Когда через несколько недель он испустил последний вздох, я даже не горевала – так хорошо нам было вдвоем все эти дни. Я не хотела идти на похороны, потому что я-то знала, что он не умер и еще ест сладости, вдыхая аромат жасмина, где-то в небесах. Стоило мне поднять голову, казалось, что и мне достаются крошки от его пиров. Я так и видела его, лежащего в постели: «Значит, жизнь вас выкрасила? – Точно. И я ничего не имею против. Пусть берет цветные карандаши, какие хочет. Я не буду возражать».
Я тоже была пейзажем, обработанным жизнью, белым, розовым, голубым и внезапно черным, изборожденным. Да, пусть она берет все цветные карандаши, какие хочет.
Нахель ждал меня за моим столом. Мы купили маамуль. Я раскрошила печенье в листок бумаги, на котором написала стихотворение для Соломона, и сложила его в виде птицы. Потом повела Нахеля к морю. Птица-лакомка поплыла по волнам. Немного сладости в рай…
Жизнь пошла своим чередом, петляя между моими камнями и сорной травой. Я писала Луне каждую неделю, хоть и была уверена, что она рвет мои письма, даже не потрудившись их прочесть. «Дорогая Луна, все здесь спрашивают меня о тебе и просят тебя поцеловать. Стоит лето, тяжелое от зноя, и нам иногда трудно дышать. Я караулю рассвет на террасе и пытаюсь представить себе, как ты живешь…»

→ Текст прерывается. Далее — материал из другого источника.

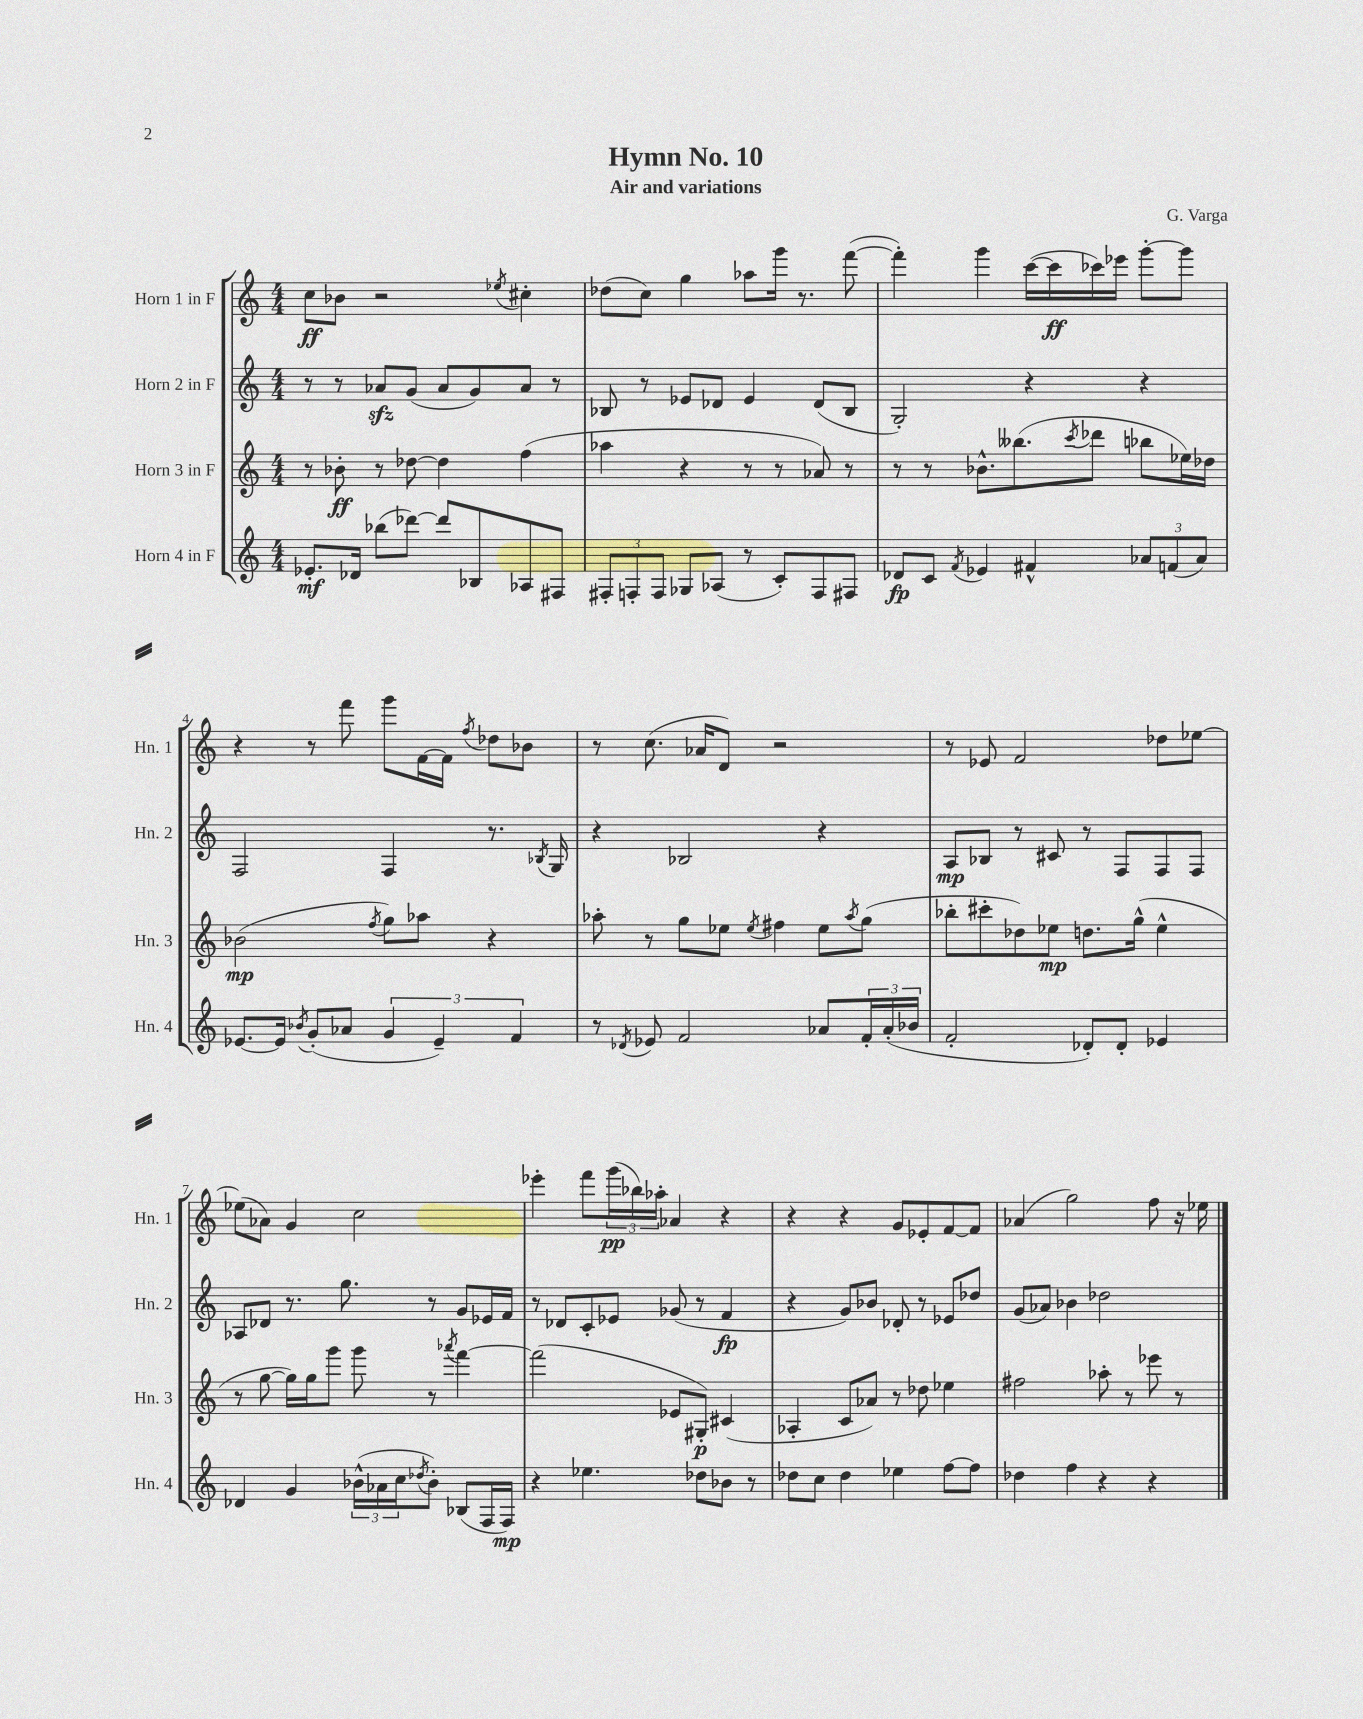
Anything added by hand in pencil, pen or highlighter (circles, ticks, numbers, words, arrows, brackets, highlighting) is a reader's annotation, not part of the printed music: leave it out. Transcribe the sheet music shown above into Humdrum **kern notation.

**kern	**dynam	**kern	**dynam	**kern	**dynam	**kern	**dynam
*part4	*part4	*part3	*part3	*part2	*part2	*part1	*part1
*staff4	*staff4	*staff3	*staff3	*staff2	*staff2	*staff1	*staff1
*I"Horn 4 in F	*	*I"Horn 3 in F	*	*I"Horn 2 in F	*	*I"Horn 1 in F	*
*I'Hn. 4	*	*I'Hn. 3	*	*I'Hn. 2	*	*I'Hn. 1	*
*clefG2	*	*clefG2	*	*clefG2	*	*clefG2	*
*k[]	*	*k[]	*	*k[]	*	*k[]	*
*M4/4	*	*M4/4	*	*M4/4	*	*M4/4	*
=1	=1	=1	=1	=1	=1	=1	=1
8.e-X'/L	mf	8r	.	8r	.	8cc\L	ff
.	.	8b-X'\	ff	8r	.	8b-X\J	.
16d-X/Jk	.	.	.	.	.	.	.
(8bb-X\L	.	8r	.	8a-Xzz/L	.	2r	.
[8ddd-X\J)	.	[8dd-X\	.	(8g/J	.	.	.
8ddd-/L]	.	4dd-\]	.	8a-/L	.	.	.
8B-X/	.	.	.	8g/)	.	.	.
.	.	.	.	.	.	8qee-X/	.
8A-X/	.	(4ff\	.	8a-/J	.	4cc#X'\	.
8F#X/J	.	.	.	8r	.	.	.
=2	=2	=2	=2	=2	=2	=2	=2
12F#X'/L	.	4aa-X\	.	8B-X/	.	(8dd-X\L	.
12Fn'/	.	.	.	.	.	.	.
.	.	.	.	8r	.	8cc\J)	.
12F/J	.	.	.	.	.	.	.
8G-X/L	.	4r	.	8e-X/L	.	4gg\	.
(8A-X/J	.	.	.	8d-X/J	.	.	.
8r	.	8r	.	4e-/	.	8aa-X\L	.
8c'/L)	.	8r	.	.	.	16ggg\Jk	.
.	.	.	.	.	.	8.r	.
8F/	.	8a-X/)	.	(8d-/L	.	.	.
8F#X/J	.	8r	.	8B-/J	.	([8fff\	.
=3	=3	=3	=3	=3	=3	=3	=3
8d-X/L	fp	8r	.	2G'/)	.	4fff'\])	.
8c/J	.	8r	.	.	.	.	.
8qf/	.	.	.	.	.	.	.
4e-X/	.	8.b-X^^\L	.	.	.	4ggg\	.
.	.	(8.bb--X\	.	.	.	.	.
4f#X^^/	.	.	.	4r	.	([16ccc\LL	.
.	.	.	.	.	.	16ccc\]	ff
.	.	8qccc/	.	.	.	.	.
.	.	8ddd-X\J	.	.	.	16ccc-X\)	.
.	.	.	.	.	.	16eee-X\JJ	.
12a-X/L	.	8bb-X\L	.	4r	.	[8ggg'\L	.
(12fn/	.	.	.	.	.	.	.
.	.	16ee-X\L)	.	.	.	8ggg\J]	.
12a-/J)	.	.	.	.	.	.	.
.	.	16dd-X\JJ	.	.	.	.	.
!!LO:LB:g=z
=4	=4	=4	=4	=4	=4	=4	=4
[8.e-X/L	.	(2b-X\	mp	2F/	.	4r	.
16e-/Jk]	.	.	.	.	.	.	.
8qb-X/	.	.	.	.	.	.	.
(8g'/L	.	.	.	.	.	8r	.
8a-X/J	.	.	.	.	.	8fff\	.
.	.	8qff/	.	.	.	.	.
6g/	.	8gg\L)	.	4F/	.	8ggg\L	.
.	.	8aa-X\J	.	.	.	[16f\L	.
6e-~/)	.	.	.	.	.	.	.
.	.	.	.	.	.	16f\JJ]	.
.	.	.	.	.	.	8qff/	.
.	.	4r	.	8.r	.	8dd-X\L	.
6f/	.	.	.	.	.	.	.
.	.	.	.	.	.	8b-X\J	.
.	.	.	.	8qB-X/	.	.	.
.	.	.	.	16G/	.	.	.
=5	=5	=5	=5	=5	=5	=5	=5
8r	.	8aa-X'\	.	4r	.	8r	.
8qd-X/	.	.	.	.	.	.	.
8e-X/	.	8r	.	.	.	(8.cc\	.
2f/	.	8gg\L	.	2B-X/	.	.	.
.	.	.	.	.	.	16a-X/KL	.
.	.	8ee-X\J	.	.	.	8d/J)	.
.	.	8qee-/	.	.	.	.	.
.	.	4ff#X\	.	.	.	2r	.
8a-X/L	.	8ee-\L	.	4r	.	.	.
.	.	8qaa-/	.	.	.	.	.
24f'/L	.	(8gg\J	.	.	.	.	.
(24a-'/	.	.	.	.	.	.	.
24b-X/JJ	.	.	.	.	.	.	.
=6	=6	=6	=6	=6	=6	=6	=6
2f'/	.	8bb-X'\L	.	8A/L	mp	8r	.
.	.	8ccc#X'\	.	8B-X/J	.	8e-X/	.
.	.	8dd-X\)	.	8r	.	2f/	.
.	.	8ee-X\J	mp	8c#X/	.	.	.
8d-X'/L)	.	8.ddn\L	.	8r	.	.	.
8d-'/J	.	.	.	8F/L	.	.	.
.	.	(16gg^^\Jk	.	.	.	.	.
4e-X/	.	4ee-^^\	.	8F/	.	8dd-X\L	.
.	.	.	.	8F/J	.	[8ee-X\J	.
!!LO:LB:g=z
=7	=7	=7	=7	=7	=7	=7	=7
4d-X/	.	8r	.	8A-X/L	.	(8ee-X\L]	.
.	.	[8gg\	.	8d-X/J	.	8a-X\J)	.
4g/	.	16gg\LL])	.	8.r	.	4g/	.
.	.	16gg\J	.	.	.	.	.
.	.	8ggg\J	.	.	.	.	.
.	.	.	.	8.gg\	.	.	.
(24b-X^^\LL	.	8ggg\	.	.	.	2cc\	.
24a-X\	.	.	.	.	.	.	.
24cc\J	.	.	.	.	.	.	.
8qdd-X/	.	.	.	.	.	.	.
8b-'\J)	.	8r	.	8r	.	.	.
.	.	8qaaa-X/	.	.	.	.	.
(8B-X/L	.	[4fff\	.	8g/L	.	.	.
16F/L	.	.	.	16e-X/L	.	.	.
16F/JJ)	mp	.	.	16f/JJ	.	.	.
=8	=8	=8	=8	=8	=8	=8	=8
4r	.	(2fff\]	.	8r	.	4eee-X'\	.
.	.	.	.	8d-X/L	.	.	.
4.ee-X\	.	.	.	8c'/	.	8fff\L	.
.	.	.	.	8e-X/J	.	(24ggg\L	pp
.	.	.	.	.	.	24bb-X\)	.
.	.	.	.	.	.	24aa-X'\JJ	.
.	.	8e-X/L	.	(8g-X/	.	4a-X/	.
8dd-X\L	.	8G#X'/J)	p	8r	.	.	.
8b-X\J	.	(4c#X/	.	4f/	fp	4r	.
8r	.	.	.	.	.	.	.
=9	=9	=9	=9	=9	=9	=9	=9
8dd-X\L	.	4A-X'/	.	4r	.	4r	.
8cc\J	.	.	.	.	.	.	.
4dd-\	.	8c/L	.	8g/L)	.	4r	.
.	.	8a-X/J)	.	8b-X/J	.	.	.
4ee-X\	.	8r	.	8d-X'/	.	8g/L	.
.	.	8dd-X\	.	8r	.	8e-X'/	.
[8ff\L	.	4ee-X\	.	8e-X/L	.	[8f/	.
8ff\J]	.	.	.	8dd-X/J	.	8f/J]	.
=10	=10	=10	=10	=10	=10	=10	=10
4dd-X\	.	2ff#X\	.	(8g/L	.	(4a-X/	.
.	.	.	.	8a-X/J)	.	.	.
4ff\	.	.	.	4b-X\	.	2gg\)	.
4r	.	8aa-X'\	.	2dd-X\	.	.	.
.	.	8r	.	.	.	.	.
4r	.	8eee-X\	.	.	.	8ff\	.
.	.	8r	.	.	.	16r	.
.	.	.	.	.	.	16ee-X\	.
==	==	==	==	==	==	==	==
*-	*-	*-	*-	*-	*-	*-	*-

Конечно, она никогда не отвечала. Каждый месяц я получала письмо от Муны, она объясняла, что Луна очень занята, у нее нет ни минутки свободной, чтобы написать мне. «…Луна просит крепко тебя поцеловать… Она очень по тебе скучает…»
Муна понимала все с самого начала, но ничего не говорила.
31
Так прошло еще два года, дорогое мое дитя. Шел 1937-й. Все более густая толпа окружала стол, потому что слава моя разнеслась далеко за пределы улицы, где я жила. Ко мне приезжали люди из всего Ливана, разных вероисповеданий. Дни стали неделями, недели месяцами.
Иногда я ходила на восточный базар у Пушечной площади, чтобы вдохнуть знакомые запахи: мамину лаванду, дедушкин кожаный бювар, папин табак. Я медленно шла по улочкам. Меня больше не преследовали страхи, потому что все, чего я когда-то боялась, уже произошло. Я носила на шее единственную вещь, которая была мне по-настоящему дорога: деревянное сердечко Жиля. Люди здоровались со мной: для одних я писала, другие были обо мне наслышаны. Выйдя с базара, я шла по улице, где продавали свои вздохи проститутки. Мне особенно нравилась одна из них, Шерин. Она уже трижды приходила ко мне и просила написать письмо для ее десятилетней дочурки Лейлы, которая жила с родителями ее мужа в Алеппо. Они не хотели больше видеть невестку, и ею владела неодолимая печаль. У нее был детский взгляд, словно заблудившийся в теле молодой женщины, и это особенно трогало меня. Лейла, Луна… Сколько девочек росло без матерей…
Я писала все это, чего, я знала, никогда не будет, но слова на бумаге придавали Шерин сил. Она бежала, чтобы быть ближе, еще ближе к своим мечтам, и увлекала меня за собой. Сидя на лестнице в уличной тени, мы разговаривали обо всем и ни о чем, пока балет желаний шел своим чередом под палящим солнцем.
Я все больше привыкала приходить к людям домой, чтобы глубже проникнуть в их жизнь и открыть для себя ее самые тайные уголки. Я любила входить в дома, видеть комнаты, ковры, фотографии. Пейзаж каждой жизни многое мне говорил, открывая о каждом подробности, обогащавшие мои письма. Я стала кем-то вроде врачевателя душ, без устали выискивая нужное слово, чтобы облегчить страдания. Однажды утром я вошла в великолепное жилище. Меня привели к богато одетой женщине, о которой я, однако, сразу поняла, что она несчастлива.
– Я хочу, чтобы вы работали только для меня. Мне надо написать очень много писем. Я прошу об этом вас, – сказала она.